3% yield), SLVM (3. 4% yield), ARCB (0. 4% yield) pay a dividend. FWRD does not pay a meaningful dividend and should not be held primarily for income.
09Is MATV or FWRD or ARCB or SLVM better for a retirement portfolio?
For long-horizon retirement investors, Sylvamo Corporation (SLVM) is the stronger choice — it scores higher on the combination of lower volatility, dividend reliability, and long-term compounding (low volatility (β 0.

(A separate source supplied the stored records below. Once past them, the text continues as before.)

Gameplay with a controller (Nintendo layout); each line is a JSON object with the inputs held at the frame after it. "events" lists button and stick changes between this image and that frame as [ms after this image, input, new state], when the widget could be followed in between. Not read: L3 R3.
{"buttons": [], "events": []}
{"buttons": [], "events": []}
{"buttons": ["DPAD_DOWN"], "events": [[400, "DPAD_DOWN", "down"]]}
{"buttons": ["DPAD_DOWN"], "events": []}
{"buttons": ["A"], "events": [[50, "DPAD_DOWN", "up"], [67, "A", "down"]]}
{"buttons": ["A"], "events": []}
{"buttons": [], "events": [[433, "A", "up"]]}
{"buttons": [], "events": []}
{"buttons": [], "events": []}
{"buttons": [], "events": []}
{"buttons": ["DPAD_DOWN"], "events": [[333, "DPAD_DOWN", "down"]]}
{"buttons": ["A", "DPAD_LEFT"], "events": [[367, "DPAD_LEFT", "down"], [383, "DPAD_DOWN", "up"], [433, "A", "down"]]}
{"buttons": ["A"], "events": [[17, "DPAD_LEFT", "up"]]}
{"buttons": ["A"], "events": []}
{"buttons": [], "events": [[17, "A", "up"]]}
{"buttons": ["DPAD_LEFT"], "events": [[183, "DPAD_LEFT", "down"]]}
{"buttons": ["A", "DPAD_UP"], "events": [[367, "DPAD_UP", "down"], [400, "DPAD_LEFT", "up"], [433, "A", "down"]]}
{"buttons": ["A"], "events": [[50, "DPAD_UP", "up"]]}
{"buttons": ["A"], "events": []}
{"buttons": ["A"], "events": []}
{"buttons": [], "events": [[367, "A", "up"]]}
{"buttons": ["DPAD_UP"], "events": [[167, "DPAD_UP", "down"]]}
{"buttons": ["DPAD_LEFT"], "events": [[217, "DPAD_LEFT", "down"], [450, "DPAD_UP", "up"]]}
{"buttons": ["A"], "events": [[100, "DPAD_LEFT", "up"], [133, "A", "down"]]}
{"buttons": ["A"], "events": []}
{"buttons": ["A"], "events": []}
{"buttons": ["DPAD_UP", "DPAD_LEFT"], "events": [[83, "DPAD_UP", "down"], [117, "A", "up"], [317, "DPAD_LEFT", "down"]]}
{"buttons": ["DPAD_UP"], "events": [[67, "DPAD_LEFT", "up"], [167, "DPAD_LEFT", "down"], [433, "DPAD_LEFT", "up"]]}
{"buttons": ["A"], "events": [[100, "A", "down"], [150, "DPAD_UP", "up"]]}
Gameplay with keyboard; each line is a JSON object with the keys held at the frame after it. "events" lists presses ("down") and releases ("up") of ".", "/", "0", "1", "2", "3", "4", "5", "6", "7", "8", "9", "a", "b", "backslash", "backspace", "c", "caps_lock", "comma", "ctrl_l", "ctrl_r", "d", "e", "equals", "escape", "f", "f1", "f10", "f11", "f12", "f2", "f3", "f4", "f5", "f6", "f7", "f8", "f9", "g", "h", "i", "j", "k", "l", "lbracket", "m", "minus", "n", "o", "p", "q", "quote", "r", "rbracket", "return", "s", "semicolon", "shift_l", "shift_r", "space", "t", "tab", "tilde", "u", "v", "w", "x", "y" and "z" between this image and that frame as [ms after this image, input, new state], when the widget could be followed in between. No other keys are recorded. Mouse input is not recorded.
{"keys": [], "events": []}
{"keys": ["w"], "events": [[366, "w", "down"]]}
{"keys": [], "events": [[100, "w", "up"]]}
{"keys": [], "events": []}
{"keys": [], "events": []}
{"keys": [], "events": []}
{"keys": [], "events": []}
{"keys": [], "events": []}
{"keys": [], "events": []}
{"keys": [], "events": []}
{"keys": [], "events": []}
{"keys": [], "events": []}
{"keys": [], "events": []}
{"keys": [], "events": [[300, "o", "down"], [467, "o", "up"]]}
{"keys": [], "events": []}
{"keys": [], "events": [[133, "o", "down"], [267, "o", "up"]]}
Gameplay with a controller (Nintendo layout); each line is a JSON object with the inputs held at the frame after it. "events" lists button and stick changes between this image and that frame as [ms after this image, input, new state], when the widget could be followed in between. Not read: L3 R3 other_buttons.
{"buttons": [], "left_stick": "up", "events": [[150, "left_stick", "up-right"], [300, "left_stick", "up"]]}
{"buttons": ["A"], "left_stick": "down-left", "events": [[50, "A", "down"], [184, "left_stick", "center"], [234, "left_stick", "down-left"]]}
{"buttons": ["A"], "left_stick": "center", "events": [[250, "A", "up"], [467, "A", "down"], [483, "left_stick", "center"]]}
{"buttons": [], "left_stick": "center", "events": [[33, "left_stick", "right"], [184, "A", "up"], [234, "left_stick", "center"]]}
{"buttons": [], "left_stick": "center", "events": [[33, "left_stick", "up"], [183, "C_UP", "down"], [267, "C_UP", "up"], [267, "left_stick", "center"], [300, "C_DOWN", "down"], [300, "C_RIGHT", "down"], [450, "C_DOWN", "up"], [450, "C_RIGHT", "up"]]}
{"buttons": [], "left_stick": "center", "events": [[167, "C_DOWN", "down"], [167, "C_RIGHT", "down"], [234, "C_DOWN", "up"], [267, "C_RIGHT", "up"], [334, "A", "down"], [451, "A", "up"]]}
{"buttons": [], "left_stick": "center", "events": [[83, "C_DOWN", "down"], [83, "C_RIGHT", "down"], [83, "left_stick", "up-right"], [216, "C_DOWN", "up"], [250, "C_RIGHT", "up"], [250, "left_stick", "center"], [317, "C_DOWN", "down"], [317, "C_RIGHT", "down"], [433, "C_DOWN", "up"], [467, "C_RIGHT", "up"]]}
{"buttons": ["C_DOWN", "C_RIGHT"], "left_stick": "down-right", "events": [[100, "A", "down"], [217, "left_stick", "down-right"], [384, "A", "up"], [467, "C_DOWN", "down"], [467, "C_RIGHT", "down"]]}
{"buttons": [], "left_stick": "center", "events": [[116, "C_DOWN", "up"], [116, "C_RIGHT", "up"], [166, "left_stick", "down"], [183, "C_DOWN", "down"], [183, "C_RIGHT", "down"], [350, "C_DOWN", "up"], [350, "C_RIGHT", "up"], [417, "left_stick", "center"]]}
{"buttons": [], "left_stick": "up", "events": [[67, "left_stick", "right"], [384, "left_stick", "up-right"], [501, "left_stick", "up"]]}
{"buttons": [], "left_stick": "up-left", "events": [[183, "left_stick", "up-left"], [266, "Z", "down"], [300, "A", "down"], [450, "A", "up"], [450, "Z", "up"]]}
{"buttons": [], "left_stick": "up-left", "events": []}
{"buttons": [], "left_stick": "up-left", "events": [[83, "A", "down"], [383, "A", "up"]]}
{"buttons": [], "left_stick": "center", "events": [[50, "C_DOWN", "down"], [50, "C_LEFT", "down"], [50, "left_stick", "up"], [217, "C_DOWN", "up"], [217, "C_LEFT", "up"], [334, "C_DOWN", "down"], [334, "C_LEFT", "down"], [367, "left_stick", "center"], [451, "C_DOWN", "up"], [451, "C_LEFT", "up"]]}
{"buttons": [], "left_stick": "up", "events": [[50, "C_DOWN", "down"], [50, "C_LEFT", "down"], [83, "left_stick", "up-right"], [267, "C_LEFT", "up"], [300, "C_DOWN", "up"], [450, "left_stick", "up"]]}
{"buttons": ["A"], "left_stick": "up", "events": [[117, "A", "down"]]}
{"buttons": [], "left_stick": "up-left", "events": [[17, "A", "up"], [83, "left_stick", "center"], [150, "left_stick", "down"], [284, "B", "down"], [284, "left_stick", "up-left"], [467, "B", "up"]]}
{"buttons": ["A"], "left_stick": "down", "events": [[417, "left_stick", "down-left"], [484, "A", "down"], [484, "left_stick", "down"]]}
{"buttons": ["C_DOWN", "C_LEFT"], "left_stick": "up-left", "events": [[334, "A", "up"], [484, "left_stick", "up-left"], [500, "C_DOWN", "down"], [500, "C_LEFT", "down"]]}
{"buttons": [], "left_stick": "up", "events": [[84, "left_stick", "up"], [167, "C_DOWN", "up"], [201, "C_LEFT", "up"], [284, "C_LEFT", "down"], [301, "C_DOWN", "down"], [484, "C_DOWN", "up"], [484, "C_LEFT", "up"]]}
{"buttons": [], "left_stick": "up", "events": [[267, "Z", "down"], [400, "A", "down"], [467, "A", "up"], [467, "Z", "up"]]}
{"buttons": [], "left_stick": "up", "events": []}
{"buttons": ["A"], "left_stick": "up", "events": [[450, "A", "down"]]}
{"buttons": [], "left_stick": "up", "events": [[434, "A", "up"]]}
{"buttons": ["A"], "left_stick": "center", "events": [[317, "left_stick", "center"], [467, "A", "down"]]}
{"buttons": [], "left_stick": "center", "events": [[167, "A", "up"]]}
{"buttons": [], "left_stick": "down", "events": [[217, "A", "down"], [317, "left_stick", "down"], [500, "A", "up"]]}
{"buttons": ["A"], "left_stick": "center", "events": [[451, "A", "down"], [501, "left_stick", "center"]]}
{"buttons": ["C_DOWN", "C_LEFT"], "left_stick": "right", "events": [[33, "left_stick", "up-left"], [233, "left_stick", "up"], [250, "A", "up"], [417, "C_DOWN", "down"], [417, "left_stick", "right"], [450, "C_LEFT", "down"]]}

79), 3. 4% yield). Forward Air Corporation (FWRD) carries a higher beta of 2. 28 — meaning larger drawdowns in market downturns, which matters significantly when you cannot wait years for a recovery. Both have compounded well over 10 years (SLVM: +97. 9%, FWRD: -47. 3%), confirming both are viable long-term holds — but the lower-volatility option typically results in less emotional selling during corrections. Retirement portfolios generally favour predictability over maximum returns. Consult a financial advisor before making allocation decisions.
10What are the main differences between MATV and FWRD and ARCB and SLVM?
These companies operate in different sectors (MATV (Basic Materials) and FWRD (Industrials) and ARCB (Industrials) and SLVM (Basic Materials)), which means they face different economic cycles, regulatory environments, and macro sensitivities — making direct comparison nuanced.
In terms of investment character: MATV is a small-cap income-oriented stock; FWRD is a small-cap quality compounder stock; ARCB is a small-cap quality compounder stock; SLVM is a small-cap deep-value stock. MATV, SLVM pay a dividend while FWRD, ARCB do not, making them suitable for different income and tax situations. These fundamental differences mean investors should not choose between them on a single metric — the "better stock" depends entirely on which of these characteristics aligns with your investment strategy.